I was watching Newsnight on Monday 29 September when the penny dropped.
There was "only one story in town" and the dramatic graphic showed how the stock market had tanked. The American $700bn bailout plan had been rejected. Republicans had taken offence at what the Democratic speaker had said, apparently, and voted against the bill. Take that! So the markets did, and plummeted.
It was then that I thought, this is serious and it is real, not just a stock market thing. What started out as the (American) Sub-Prime crisis became the Credit Crunch (good name, that), then more gloomily the Downturn. Now most people are invoking the R-word despite the fact that it is not (technically) a Recession. Yet.

Is this the best branded and most talked about downturn (or whatever) since the Great Depression? (pic by axb500)
Are we talking ourselves into the biggest recession since the last biggest recession? The little that we know about markets is that they depend on confidence. Confidence is a conversation. Does that mean that if we ignore it and talk about something else it will go away?
Or is this a necessary and inevitable correction? Greed can only be sustained for so long before it gives in to its alter ego, fear.
While on a moralising theme, it strikes me that ignorance has also played its part. The money men constructed products (‘instruments’) SO complicated that even they did not understand them. Bad debts were bundled up and sold on several times over. Not so much passing the buck as passing the WTF.

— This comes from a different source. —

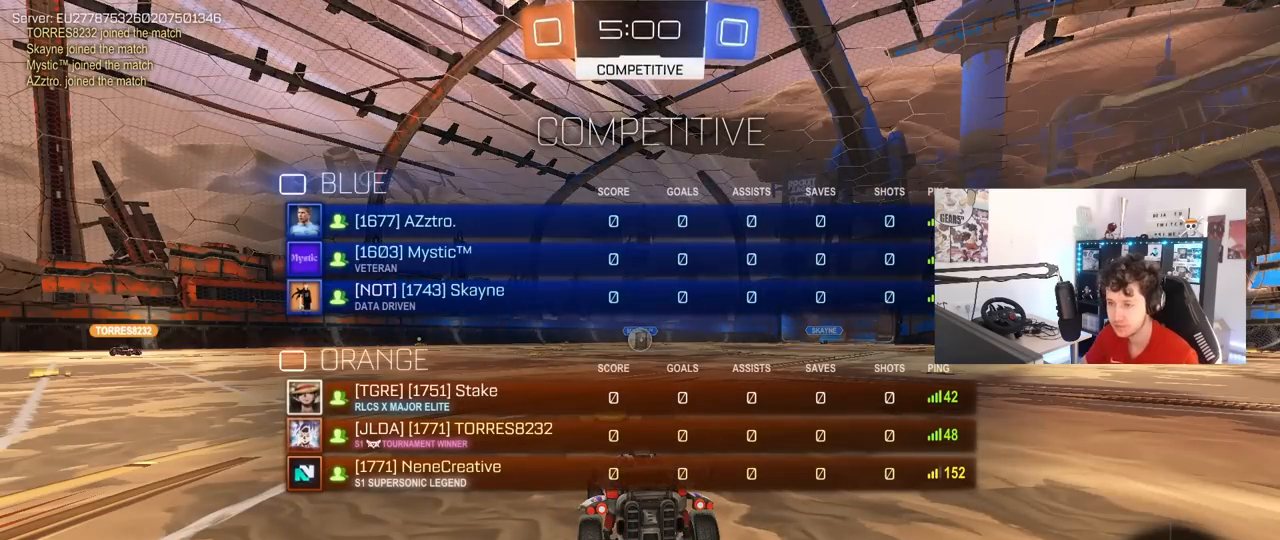
{"keys": ["tab"], "mouse": [], "mouse_move": "still", "events": []}
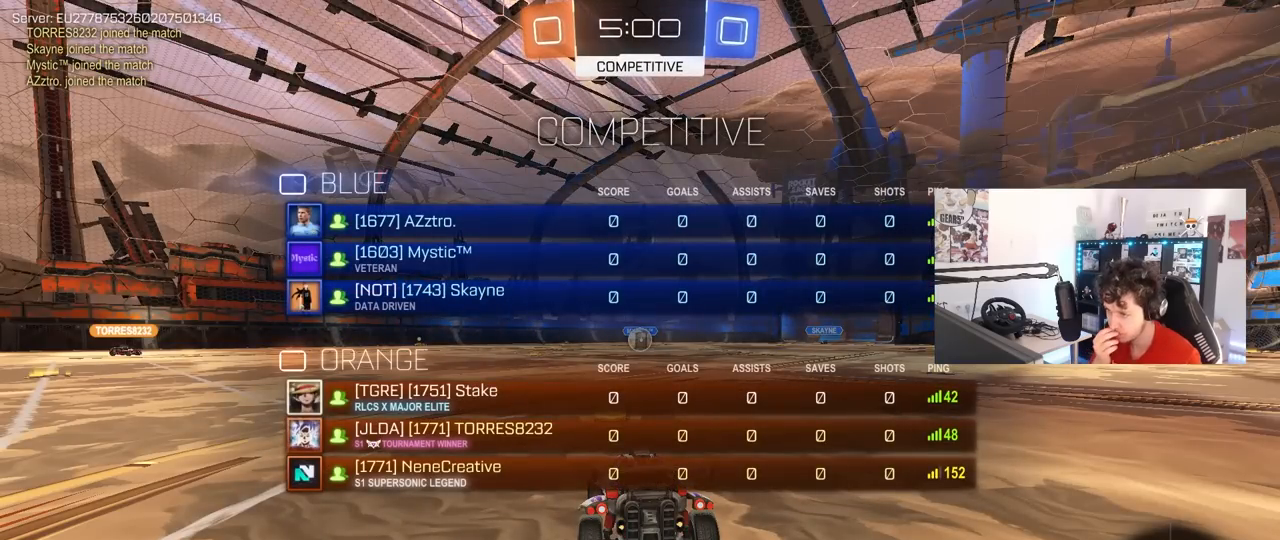
{"keys": ["tab"], "mouse": [], "mouse_move": "still", "events": []}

The IMF have estimated that the US sub-prime meltdown will cost $945bn. That’s nearly one trillion dollars. And that’s just an estimate. The fact is, NOBODY KNOWS. The American politicians who voted against surely did not understand the markets. Now Governments do not know how to stop it.
Who do you blame for this mess? The media? Banks? Americans? Financial regulators? Maybe we are all complicit. We are certainly all involved, now. It feels as if we have passed the tipping point, the point where it was only a stock market/financial problem. Now it is starting to affect the real economy. Or is it?
We reckon that the situation is patchy and changeable; some regions and some sectors in the UK are affected much more than others. And our colleagues abroad are giving us very different accounts of the collective mood in, for example, Germany and Russia. So the downturn is NOT affecting everyone equally.
So, there will be winners and losers. The only certainty in all this uncertainty, now that the genie is out of the bottle, is that a great many more clichés are on their way.
How to respond? Take your pick, batten down the hatches and tighten your belts, or, face the music and dance.